M-Bus – Hardware components
M-Bus to USB schematic example
The convertor is very simple – there are three main parts:
– MBus level converter
– power Voltage converter
– USB serial converter
Voltage converter – “catalogue” use of MC34063 in step-up configuration set for about 34V output voltage and few tens of mA. You can use any other IC/setup which would do the job. Note that if you use other voltage output than 34V (note the MBus limits) you need to adjust the voltage divider (see below) or use 12V Zener diode instead of R9.
MBus level converter – it is based on the original design from Uni Paderborn (http://www.m-bus.com/files/minimaster.tif or http://www.m-bus.de/pw1.shtml). It was just “inverted” to use common ground and low voltage IO signals. Also the 12V output voltage drop is done by simple divider (R9/R8) which is OK here (stable voltage, current is amplified).
Basically no part of the convertor is critical – except of the 12V diff (see above) and current sensing R12.
The USB serial convertor is not covered here in much detail as it does not make sense to build one. Get a USB serial cable – ideal one is an old phone data cable as these are without the RS232 level convertor (i.e. exactly what we want).
One sidenote explanation. Typical USB RS232 cable contains two main chips: USB to TTL/CMOS serial converter (this is the “smart” one – e.g. variants of FTDI Chip FT232 or Prolific PL2303) and TTL/CMOS to RS232 voltage converter (variants of MAX232). We need just the first part as we have our own voltage converter – here CMOS/TTL to MBus instead.

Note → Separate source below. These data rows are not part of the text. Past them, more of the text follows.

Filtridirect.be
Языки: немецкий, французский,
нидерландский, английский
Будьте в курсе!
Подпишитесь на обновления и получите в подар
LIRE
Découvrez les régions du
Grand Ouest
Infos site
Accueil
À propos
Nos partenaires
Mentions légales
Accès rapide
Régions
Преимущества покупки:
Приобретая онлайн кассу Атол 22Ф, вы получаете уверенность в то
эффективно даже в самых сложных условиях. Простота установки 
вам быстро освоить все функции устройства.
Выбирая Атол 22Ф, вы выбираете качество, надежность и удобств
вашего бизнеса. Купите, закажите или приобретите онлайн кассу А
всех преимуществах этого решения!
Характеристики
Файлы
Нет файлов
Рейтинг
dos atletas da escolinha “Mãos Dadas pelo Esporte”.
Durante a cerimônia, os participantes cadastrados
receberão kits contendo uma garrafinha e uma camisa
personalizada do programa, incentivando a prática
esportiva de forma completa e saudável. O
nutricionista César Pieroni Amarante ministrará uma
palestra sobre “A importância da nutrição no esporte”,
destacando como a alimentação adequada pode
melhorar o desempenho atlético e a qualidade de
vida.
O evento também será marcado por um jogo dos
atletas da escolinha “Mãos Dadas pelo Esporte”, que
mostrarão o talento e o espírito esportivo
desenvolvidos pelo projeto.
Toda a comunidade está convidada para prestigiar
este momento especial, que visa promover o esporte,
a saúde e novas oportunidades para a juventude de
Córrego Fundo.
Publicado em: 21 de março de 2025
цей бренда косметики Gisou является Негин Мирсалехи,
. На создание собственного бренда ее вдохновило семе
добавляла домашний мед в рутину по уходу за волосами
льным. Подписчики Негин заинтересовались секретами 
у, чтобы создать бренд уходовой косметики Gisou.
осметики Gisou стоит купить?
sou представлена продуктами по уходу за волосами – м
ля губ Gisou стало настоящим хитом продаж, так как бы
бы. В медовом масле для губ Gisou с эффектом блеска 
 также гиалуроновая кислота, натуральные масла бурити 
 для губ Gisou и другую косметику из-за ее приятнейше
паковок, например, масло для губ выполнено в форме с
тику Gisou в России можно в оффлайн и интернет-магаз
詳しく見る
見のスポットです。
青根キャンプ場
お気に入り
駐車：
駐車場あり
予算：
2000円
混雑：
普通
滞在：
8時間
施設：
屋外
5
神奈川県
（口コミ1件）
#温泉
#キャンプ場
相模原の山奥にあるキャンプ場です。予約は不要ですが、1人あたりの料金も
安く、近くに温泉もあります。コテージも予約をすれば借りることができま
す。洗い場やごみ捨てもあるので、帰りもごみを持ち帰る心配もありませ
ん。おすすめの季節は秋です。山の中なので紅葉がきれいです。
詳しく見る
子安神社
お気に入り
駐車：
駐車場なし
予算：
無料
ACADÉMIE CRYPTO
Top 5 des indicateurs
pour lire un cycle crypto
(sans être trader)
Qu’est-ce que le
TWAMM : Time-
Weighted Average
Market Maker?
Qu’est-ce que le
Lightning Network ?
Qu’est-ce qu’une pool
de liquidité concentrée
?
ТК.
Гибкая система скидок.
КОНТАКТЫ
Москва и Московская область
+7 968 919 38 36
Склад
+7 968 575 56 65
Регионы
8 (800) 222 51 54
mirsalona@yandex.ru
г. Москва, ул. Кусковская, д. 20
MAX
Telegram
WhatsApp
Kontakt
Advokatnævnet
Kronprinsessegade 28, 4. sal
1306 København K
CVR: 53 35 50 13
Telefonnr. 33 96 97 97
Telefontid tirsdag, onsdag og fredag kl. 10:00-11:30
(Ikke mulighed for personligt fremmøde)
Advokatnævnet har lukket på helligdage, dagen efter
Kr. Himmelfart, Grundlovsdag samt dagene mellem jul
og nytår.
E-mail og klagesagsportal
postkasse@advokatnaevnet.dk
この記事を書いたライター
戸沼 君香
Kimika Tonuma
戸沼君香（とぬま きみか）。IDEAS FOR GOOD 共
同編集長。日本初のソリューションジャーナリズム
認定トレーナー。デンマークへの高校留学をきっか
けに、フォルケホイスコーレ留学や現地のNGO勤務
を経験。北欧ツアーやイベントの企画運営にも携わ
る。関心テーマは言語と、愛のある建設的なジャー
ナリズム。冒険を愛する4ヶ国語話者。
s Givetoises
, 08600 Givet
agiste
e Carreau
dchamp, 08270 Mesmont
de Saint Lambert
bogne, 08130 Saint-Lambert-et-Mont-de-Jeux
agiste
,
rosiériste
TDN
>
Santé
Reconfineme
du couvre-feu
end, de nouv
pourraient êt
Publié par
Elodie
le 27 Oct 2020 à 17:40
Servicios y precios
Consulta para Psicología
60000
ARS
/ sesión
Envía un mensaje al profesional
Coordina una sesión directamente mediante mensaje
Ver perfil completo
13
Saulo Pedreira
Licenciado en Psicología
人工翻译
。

Or you can buy this as a module.
The bottom line is – get either a cable which does not have the RS232 converter or a cable which can be easily opened/dissected and the converter bypassed.
Finally the disclaimer – this is for educational purposes, there is no warranty of any sort.
From technical perspective this works only for few slaves as it is only a simple converter and the power is very limited as well. Tested with the bus of few tens of meters with speed up to 9600Bd with no problems.
Contributed by Tomas Menzl.
Source: https://github.com/rscada/libmbus/tree/master/hardware
Ps. you only need this small piece of the schematic for interface uses only:
Other IC’s that could be used as M-bus trancievers
To be compatible with any common M-Bus master / M-Bus Software, you have to implement the protocol stack according to EN13757.
So yes, in general its totally possible to implement this on a Arduino or RPI.